The case involved a gastroenterologist, Dr. Mick Meiselman, who had been associated for more than 15 years with a gastroenterologist group, Gastroenterology Consultants of the North Shore, S.C., which he and several other physicians incorporated and for which they subsequently became employees. Dr. Meiselman’s employment agreement contained a restrictive covenant that prohibited him for 36 months following termination of the agreement from soliciting the group’s patients or treating any of its patients directly or in connection with any entity engaged in a competitive business and located within a 15-mile radius of each of the group’s offices and the Evanston Hospital facilities. After Dr. Meiselman ended his employment and accepted a position with NorthShore University HealthSystem Medical Group, Inc., Gastroenterology Consultants accused him of violating the non-solicitation clause and accordingly sought a court order enjoining such violation. By his own admission, Dr. Meiselman treated any patient who sought his services, including patients he had previously treated at Gastroenterology Consultants.

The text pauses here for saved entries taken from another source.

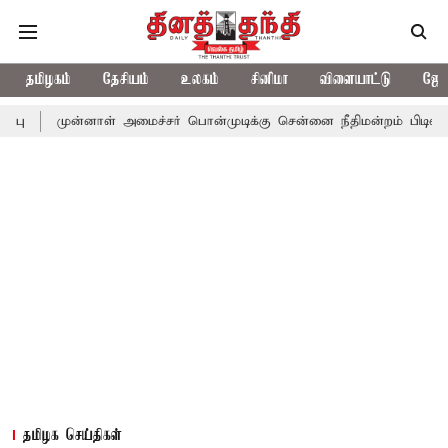
தமிழகம்
தேசியம்
உலகம்
சினிமா
விளையாட்டு
ஜோத
்னாள் அமைச்சர் பொன்முடிக்கு சென்னை நீதிமன்றம் பிடிவாராண்ட்
த
தமிழக செய்திகள்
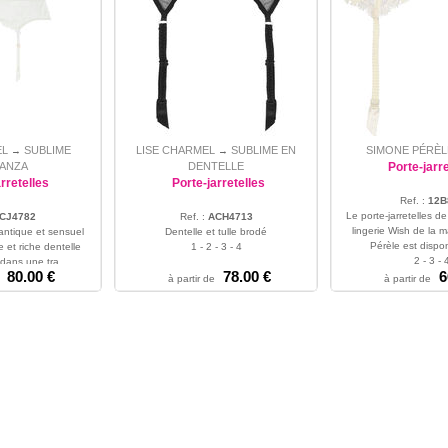
EL
SUBLIME
LISE CHARMEL
SUBLIME EN
SIMONE PÉRÈL
→
→
ANZA
DENTELLE
Porte-jarre
rretelles
Porte-jarretelles
Ref. :
12B
Le porte-jarretelles de
CJ4782
Ref. :
ACH4713
lingerie Wish de la
antique et sensuel
Dentelle et tulle brodé
Pérèle est dispon
 et riche dentelle
1 - 2 - 3 - 4
2 - 3 - 
dans une tra...
80.00 €
78.00 €
6
3 - 4 - 5
à partir de
à partir de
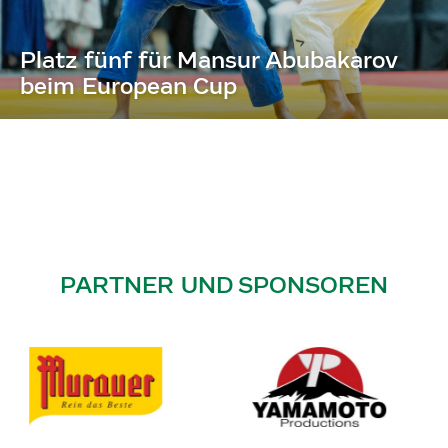
Platz fünf für Mansur Abubakarov
beim European Cup
PARTNER UND SPONSOREN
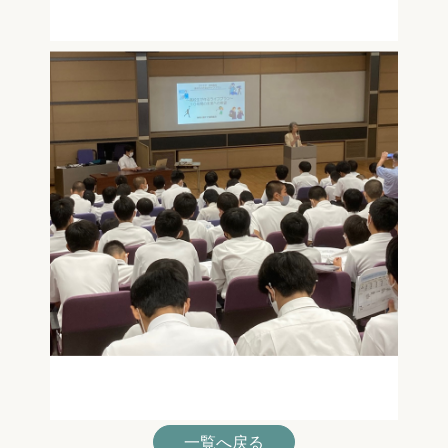
一覧へ戻る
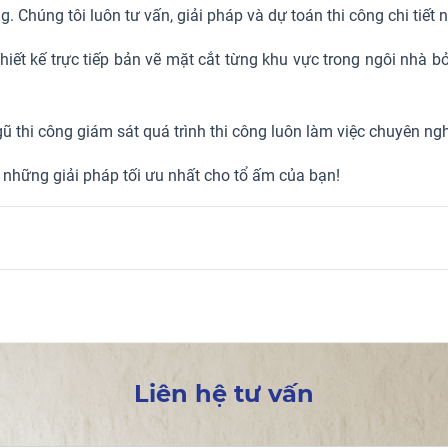
. Chúng tôi luôn tư vấn, giải pháp và dự toán thi công chi tiết 
 thiết kế trực tiếp bản vẽ mặt cắt từng khu vực trong ngôi nhà b
ũ thi công giám sát quá trình thi công luôn làm việc chuyên ngh
a những giải pháp tối ưu nhất cho tổ ấm của bạn!
Liên hệ tư vấn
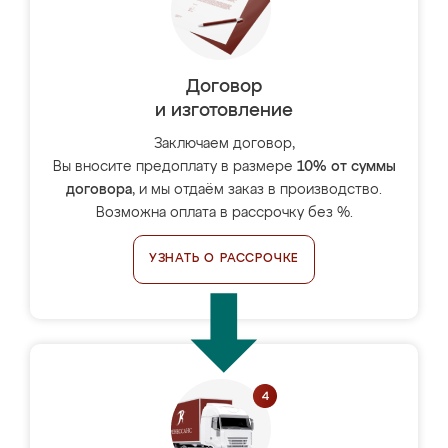
Договор
и изготовление
Заключаем договор,
Вы вносите предоплату в размере
10% от суммы
договора
, и мы отдаём заказ в производство.
Возможна оплата в рассрочку без %.
УЗНАТЬ О РАССРОЧКЕ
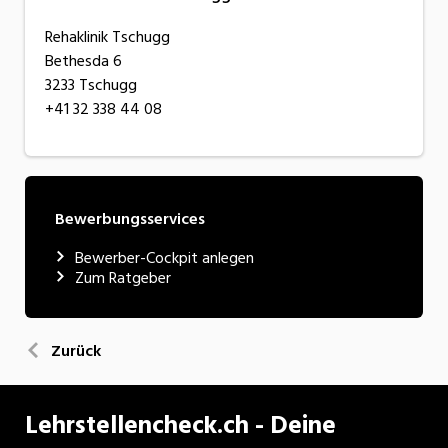
Rehaklinik Tschugg
Bethesda 6
3233 Tschugg
+41 32 338 44 08
Bewerbungsservices
Bewerber-Cockpit anlegen
Zum Ratgeber
Zurück
Lehrstellencheck.ch - Deine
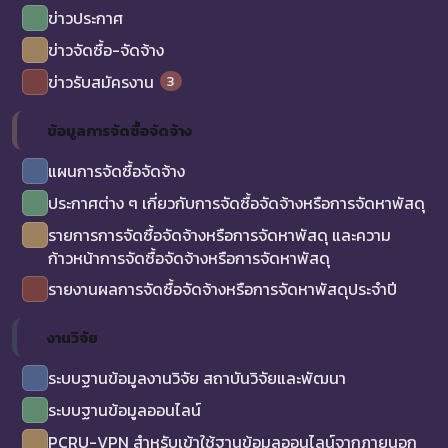
ข่าวประกาศ
ข่าวจัดซื้อ-จัดจ้าง
3
ข่าวรับสมัครงาน
ข้อมูลการจัดซื้อจัดจ้าง
แผนการจัดซื้อจัดจ้าง
ประกาศต่าง ๆ เกี่ยวกับการจัดซื้อจัดจ้างหรือการจัดหาพัสดุ
รายการการจัดซื้อจัดจ้างหรือการจัดหาพัสดุ และความ
ก้าวหน้าการจัดซื้อจัดจ้างหรือการจัดหาพัสดุ
รายงานผลการจัดซื้อจัดจ้างหรือการจัดหาพัสดุประจำปี
งานวิจัย
ระบบฐานข้อมูลงานวิจัย สถาบันวิจัยและพัฒนา
ระบบฐานข้อมูลออนไลน์
PCRU-VPN สำหรับเข้าใช้ฐานข้อมูลออนไลน์จากภายนอก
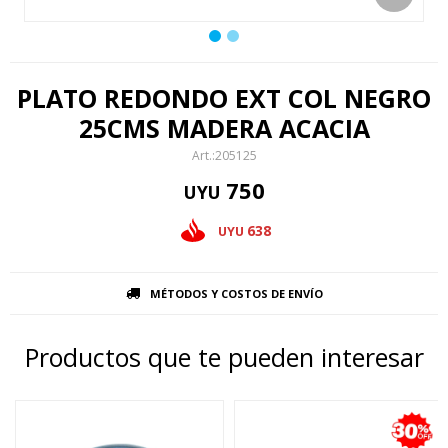
PLATO REDONDO EXT COL NEGRO
25CMS MADERA ACACIA
205125
750
UYU
638
UYU
MÉTODOS Y COSTOS DE ENVÍO
Productos que te pueden interesar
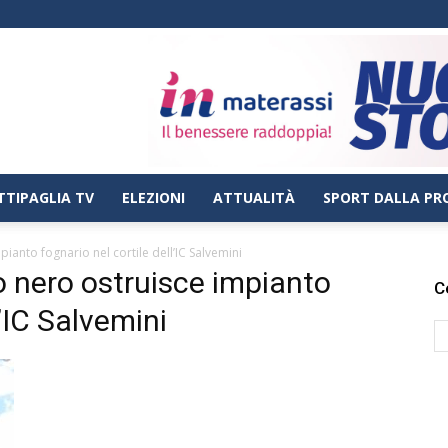
TTIPAGLIA TV
ELEZIONI
ATTUALITÀ
SPORT DALLA PR
ianto fognario nel cortile dell’IC Salvemini
o nero ostruisce impianto
C
l’IC Salvemini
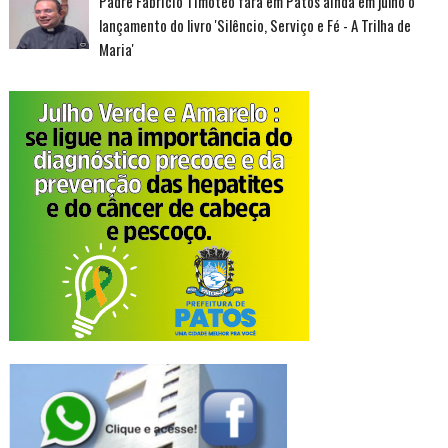
Padre Fabricio Timóteo fará em Patos ainda em julho o
lançamento do livro 'Silêncio, Serviço e Fé - A Trilha de
Maria'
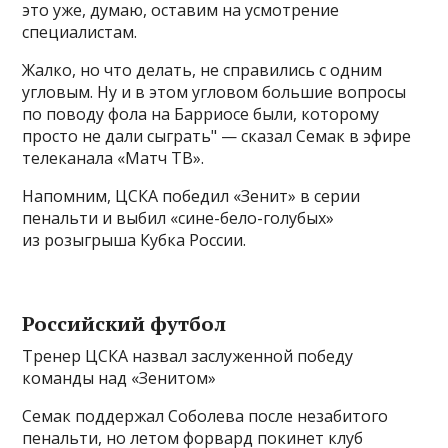
это уже, думаю, оставим на усмотрение
специалистам.
Жалко, но что делать, не справились с одним
угловым. Ну и в этом угловом большие вопросы
по поводу фола на Барриосе были, которому
просто не дали сыграть" — сказал Семак в эфире
телеканала «Матч ТВ».
Напомним, ЦСКА победил «Зенит» в серии
пенальти и выбил «сине-бело-голубых»
из розыгрыша Кубка России.
Российский футбол
Тренер ЦСКА назвал заслуженной победу
команды над «Зенитом»
Семак поддержал Соболева после незабитого
пенальти, но летом форвард покинет клуб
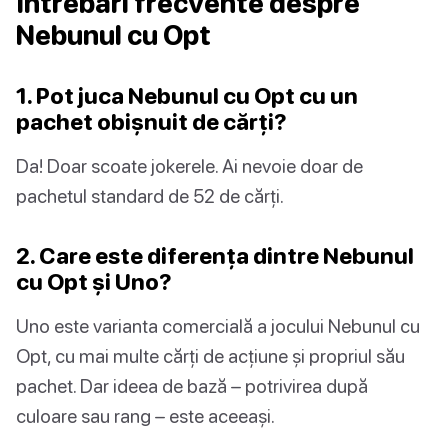
Întrebări frecvente despre
Nebunul cu Opt
1. Pot juca Nebunul cu Opt cu un
pachet obișnuit de cărți?
Da! Doar scoate jokerele. Ai nevoie doar de
pachetul standard de 52 de cărți.
2. Care este diferența dintre Nebunul
cu Opt și Uno?
Uno este varianta comercială a jocului Nebunul cu
Opt, cu mai multe cărți de acțiune și propriul său
pachet. Dar ideea de bază – potrivirea după
culoare sau rang – este aceeași.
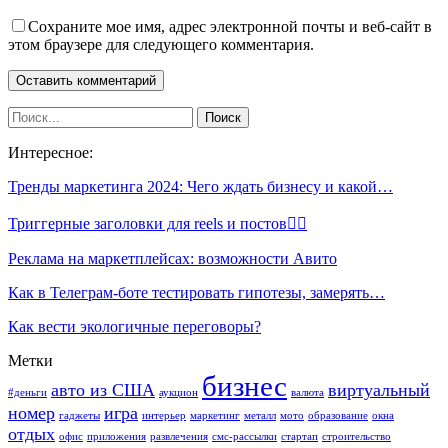
Сохраните мое имя, адрес электронной почты и веб-сайт в
этом браузере для следующего комментария.
Интересное:
Тренды маркетинга 2024: Чего ждать бизнесу и какой…
Триггерные заголовки для reels и постов👇🏻
Реклама на маркетплейсах: возможности Авито
Как в Телеграм-боте тестировать гипотезы, замерять…
Как вести экологичные переговоры?
Метки
бизнес
авто из США
виртуальный
#деньги
аукцион
валюта
номер
игра
гаджеты
интерьер
маркетинг
металл
мото
образование
окна
отдых
офис
приложения
развлечения
смс-рассылки
стартап
строительство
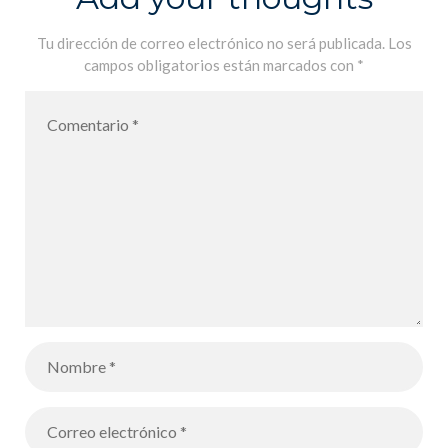
Tu dirección de correo electrónico no será publicada.
Los
campos obligatorios están marcados con
*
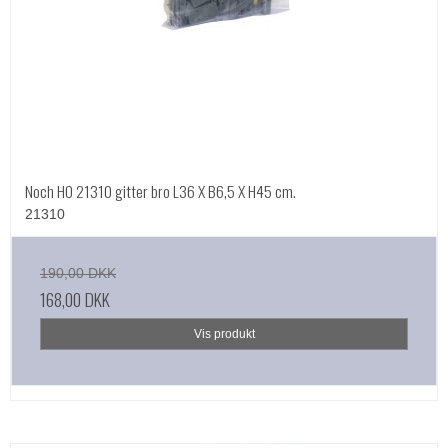
Noch HO 21310 gitter bro L36 X B6,5 X H45 cm.
21310
190,00 DKK
168,00 DKK
Vis produkt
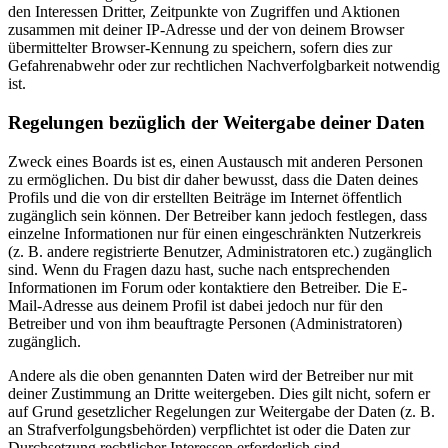
den Interessen Dritter, Zeitpunkte von Zugriffen und Aktionen
zusammen mit deiner IP-Adresse und der von deinem Browser
übermittelter Browser-Kennung zu speichern, sofern dies zur
Gefahrenabwehr oder zur rechtlichen Nachverfolgbarkeit notwendig
ist.
Regelungen bezüglich der Weitergabe deiner Daten
Zweck eines Boards ist es, einen Austausch mit anderen Personen
zu ermöglichen. Du bist dir daher bewusst, dass die Daten deines
Profils und die von dir erstellten Beiträge im Internet öffentlich
zugänglich sein können. Der Betreiber kann jedoch festlegen, dass
einzelne Informationen nur für einen eingeschränkten Nutzerkreis
(z. B. andere registrierte Benutzer, Administratoren etc.) zugänglich
sind. Wenn du Fragen dazu hast, suche nach entsprechenden
Informationen im Forum oder kontaktiere den Betreiber. Die E-
Mail-Adresse aus deinem Profil ist dabei jedoch nur für den
Betreiber und von ihm beauftragte Personen (Administratoren)
zugänglich.
Andere als die oben genannten Daten wird der Betreiber nur mit
deiner Zustimmung an Dritte weitergeben. Dies gilt nicht, sofern er
auf Grund gesetzlicher Regelungen zur Weitergabe der Daten (z. B.
an Strafverfolgungsbehörden) verpflichtet ist oder die Daten zur
Durchsetzung rechtlicher Interessen erforderlich sind.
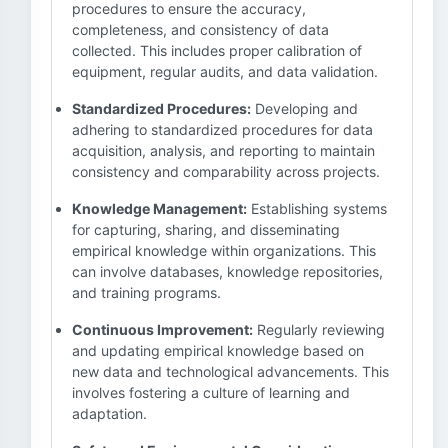
procedures to ensure the accuracy,
completeness, and consistency of data
collected. This includes proper calibration of
equipment, regular audits, and data validation.
Standardized Procedures:
Developing and
adhering to standardized procedures for data
acquisition, analysis, and reporting to maintain
consistency and comparability across projects.
Knowledge Management:
Establishing systems
for capturing, sharing, and disseminating
empirical knowledge within organizations. This
can involve databases, knowledge repositories,
and training programs.
Continuous Improvement:
Regularly reviewing
and updating empirical knowledge based on
new data and technological advancements. This
involves fostering a culture of learning and
adaptation.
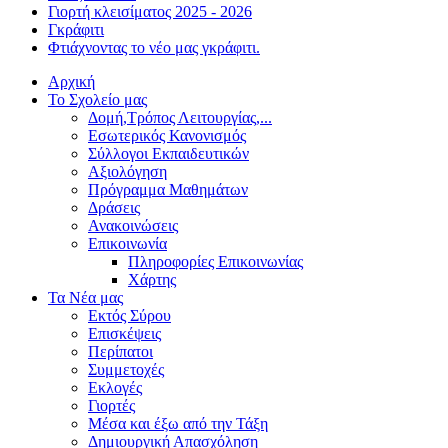
Γιορτή κλεισίματος 2025 - 2026
Γκράφιτι
Φτιάχνοντας το νέο μας γκράφιτι.
Αρχική
Το Σχολείο μας
Δομή,Τρόπος Λειτουργίας,...
Εσωτερικός Κανονισμός
Σύλλογοι Εκπαιδευτικών
Αξιολόγηση
Πρόγραμμα Μαθημάτων
Δράσεις
Ανακοινώσεις
Επικοινωνία
Πληροφορίες Επικοινωνίας
Χάρτης
Τα Νέα μας
Εκτός Σύρου
Επισκέψεις
Περίπατοι
Συμμετοχές
Εκλογές
Γιορτές
Μέσα και έξω από την Τάξη
Δημιουργική Απασχόληση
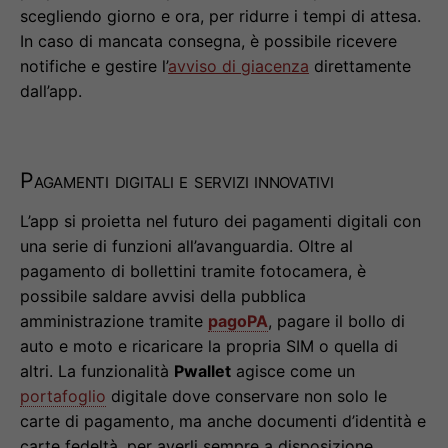
scegliendo giorno e ora, per ridurre i tempi di attesa.
In caso di mancata consegna, è possibile ricevere
notifiche e gestire l’
avviso di giacenza
direttamente
dall’app.
Pagamenti digitali e servizi innovativi
L’app si proietta nel futuro dei pagamenti digitali con
una serie di funzioni all’avanguardia. Oltre al
pagamento di bollettini tramite fotocamera, è
possibile saldare avvisi della pubblica
amministrazione tramite
pagoPA
, pagare il bollo di
auto e moto e ricaricare la propria SIM o quella di
altri. La funzionalità
Pwallet
agisce come un
portafoglio
digitale dove conservare non solo le
carte di pagamento, ma anche documenti d’identità e
carte fedeltà, per averli sempre a disposizione.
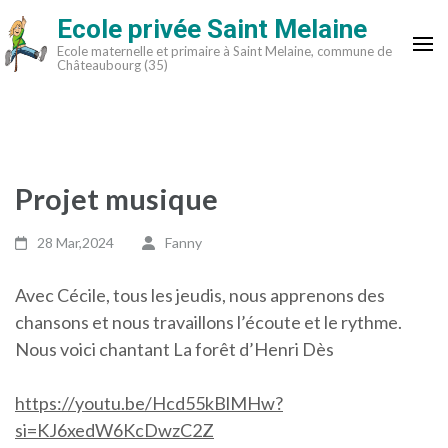
Aller
Ecole privée Saint Melaine
au
Ecole maternelle et primaire à Saint Melaine, commune de
contenu
Châteaubourg (35)
(Pressez
Entrée)
Projet musique
28 Mar,2024
Fanny
Avec Cécile, tous les jeudis, nous apprenons des
chansons et nous travaillons l’écoute et le rythme.
Nous voici chantant La forêt d’Henri Dès
https://youtu.be/Hcd55kBlMHw?
si=KJ6xedW6KcDwzC2Z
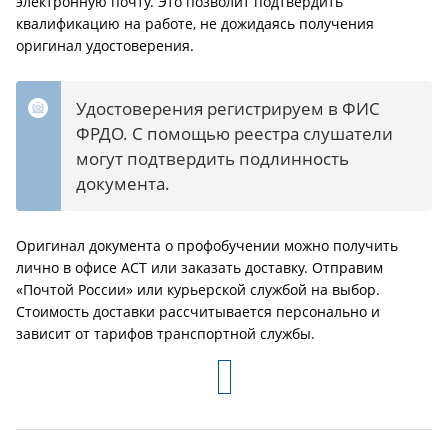
электронную почту. Это позволит подтвердить
квалификацию на работе, не дожидаясь получения
оригинал удостоверения.
Удостоверения регистрируем в ФИС
ФРДО. С помощью реестра слушатели
могут подтвердить подлинность
документа.
Оригинал документа о профобучении можно получить
лично в офисе АСТ или заказать доставку. Отправим
«Почтой России» или курьерской службой на выбор.
Стоимость доставки рассчитывается персонально и
зависит от тарифов транспортной службы.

Both the trial and appellate court, however, agreed that enforcement of the restrictive covenant was unwarranted. The critical factor to the courts was that Gastroenterology Consultants lacked a “legitimate business interest” in need of protection. Thus, according to the courts, the restrictive covenant was not reasonable.

The appeals court identified several facts that undercut Gastroenterology Consultants’ claim to a legitimate business interest to be protected by the restrictive covenant. Prior to the group’s incorporation, Dr. Meiselman practiced gastroenterology for approximately 10 years in the same service area, treating thousands of patients. From the very beginning of his association with the group, Dr. Meiselman continued treating patients and accepted referrals from physicians with whom he had developed relations before affiliating with the group. He further maintained independent relationships with his patients, and the group did not introduce him to either his patients or his physician-referral sources. Although the group provided administrative support to Dr. Meiselman’s practice, it did not advertise, promote, or market it. Dr. Meiselman, moreover, billed for his services, and his compensation was based upon the revenue generated by his independent practice, which had its own office and telephone number. In sum, the court held, there was no evidence that the group established a “near-permanent relationship” with the patients treated by Dr. Meiselman.

While the validity of a restrictive covenant will ultimately turn on the particular circumstances in a given case, the court’s analysis provides physician groups and other entities with useful considerations in drafting and enforcing restrictive covenants in physician employment agreements.